(Reinforcement Learning) Training the artificially intelligent Blackjack player

0. Introduction to Blackjack

0-0. Blackjack Objective

The objective of the game is to beat the dealer in one of the following ways:

  • Get 21 points on the player's first two cards (called a "blackjack" or "natural"), without a dealer blackjack.
  • Reach a final score higher than the dealer without exceeding 21.
  • Let the dealer draw additional cards until their hand exceeds 21.


0-1. Game Procedure


1) Betting: Players decide how much to bet 2) Dealing: Each player and the dealer are dealt two cards. One of the dealer’s cards is faced down. 3) Action: Each player can decide which action to take out of stand, hit, doubledown, and split. 4) Reward: Each player receives reward based on the outcome.

0-2. Player’s Action

  • Hit: Request another card. You can request a hit as many times as you like, but if your total goes over 21, you will Bust and therfore lose the hand.
  • Stand: Request that you receive no more cards. Your current hand will be judged against the dealer's.
  • Doubledown: If you select this option, you will get exactly one more card, your turn will end, and your bet will be doubled. Note: this option will normally only be available immediately after you receive your first two cards, however, Doubling after Splitting is usually allowed.
  • Split: If you have two cards of the same denomination, you can split your cards into two hands and play each hand separately. Your original bet will be duplicated for the new hand. Note: according to Atlantic City Blackjack rules, you may only draw one additional card on each ace when splitting a pair of aces. Also note that this option will normally only be available immediately after you receive your first two cards.


0-3. Example

Here, the player stands after getting 19. The dealer reveals the hidden card and receives one more card. The dealer wins in this game because the sum of dealer’s cards is bigger than the player’s.

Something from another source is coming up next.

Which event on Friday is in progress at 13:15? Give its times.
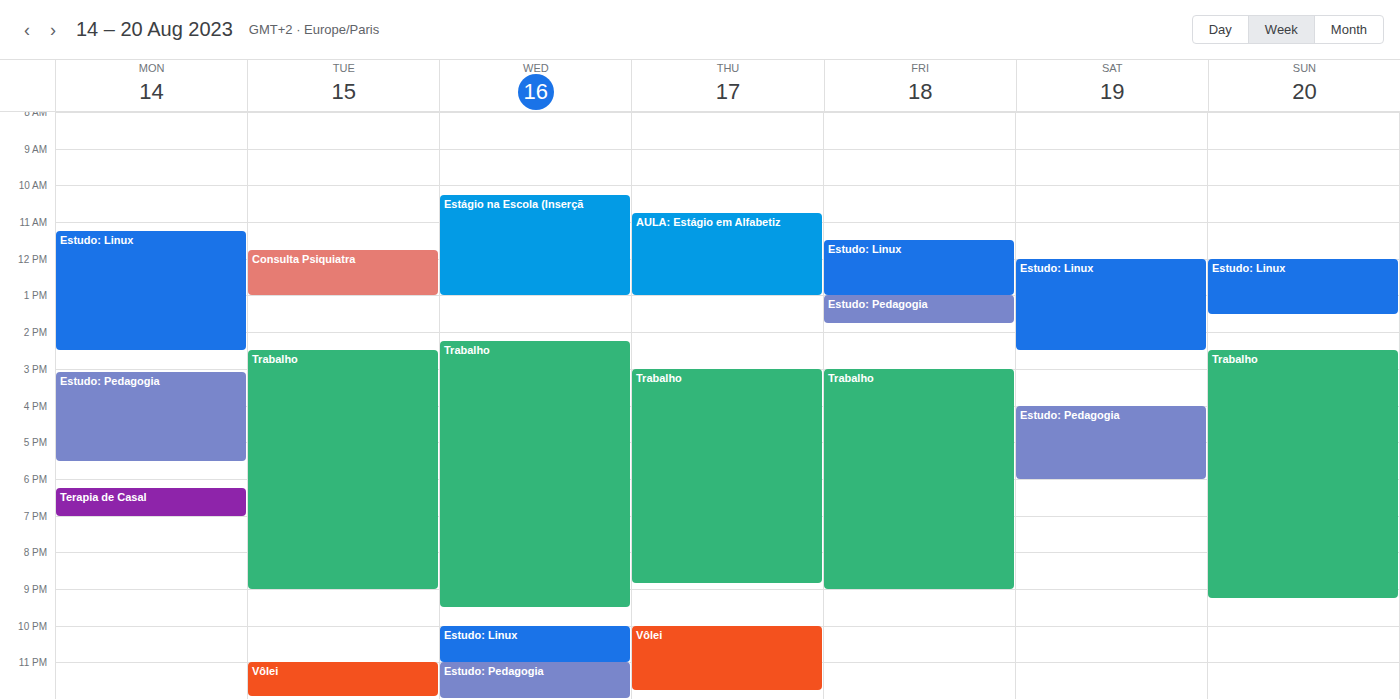
"Estudo: Pedagogia", 13:00 to 13:45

1. Infinite-deck Blackjack

First, I trained the player assuming that there are infinite number of decks. Under this assumption, each card is drawn with equal probability.

1-0. Basic Strategy

There already exists a publicly known strategy for Blackjack. The following shows how the basic strategy works under the specific rules: Re-splitting is allowed, Doubledown is allowed after splitting, Dealer hits on a soft 17.

Here, the rows show what cards are drawn on the player’s side and the columns indicate the dealer’s faced-up card. When the dealer’s card is lower than 6 and the sum of the player’s cards is higher than 12, it is always better for player to stand. In addition, the player is encouraged to hit when he or she has low cards. According to the simulation, I was able to achieve 45.2% of winning odds using this strategy.

1-1. Q-Learning Strategy

The following picture shows how reinforcement learning works.

As shown in the left, the baby learns how to walk based on the reward structure. If the baby in the picture falls down, he gets pain as a reward while he gets compliement if walking straight. In the same manner, I trained my model based on the outcome of millions of Blackjack games. I gave the positive reward to my model if it won and punished it when it lost. I trained the model as follow and we can see that the model gets better and better as the training number increases.


1-2. Q-Learning VS Basic Strategy

I compared the Q-learning based model with the basic strategy in terms of winning odds. It turned out that the Q-learning strategy achieved the winning odds of 45.8%, which is slightly higher than the basic strategy.



2. 6-Deck Blackjack

Second, I trained the player assuming that there are 6 sets of decks, which is the rule adopted by most casinos. In this case, cards drawn in the past will affect the future outcomes.

2-0. Remaining Cards Matter

This shows how I updated Q values based on states, actions, and rewards. I only considered cards on the table for the infinite-deck scenario because each card is drawn with equal probability, however, I had to take into account remaining cards for the 6-deck game. In order to consider remaining cards, I used the high-low card counting and the omega-II card counting.

2-1. Card Counting Strategies

I exploited the high-low card counting and the omega-II card counting. Whenever the new card is included in each category, I will add or subtract the corresponding number to count cards. The omega-II card counting system is similar to the other one, but is more complicated. The above tables show the model’s results based on the high-low card counting for several scenarios.

The left-hand side table indicates the optimal strategies when more low cards are remaining and the right one exhibits the opposite case. The model insists that the player has to stand more when there are more high cards remaining. This is reasonable because the probability of going bust increases if there are more high cards left.



3. Conclusion

I simulated 20000 Blackjack games with omega-II Q-learning, high-low Q-learning, double Q-learning, R-learning, and the basic strategy as follow.

It turned out that the omega-II based Q-learning achieved winning odds of 53% which is higher than 48% of the basic strategy. I also trained the model with double Q-learning which compliments the overestimation of Q values of Q-learning. However, I was not able to find the signicant difference between the two models. R-learning, which uses the stochastic reward structure instead of the constant one, underperformed Q-learning in terms of winning rates.

Written on March 29, 2018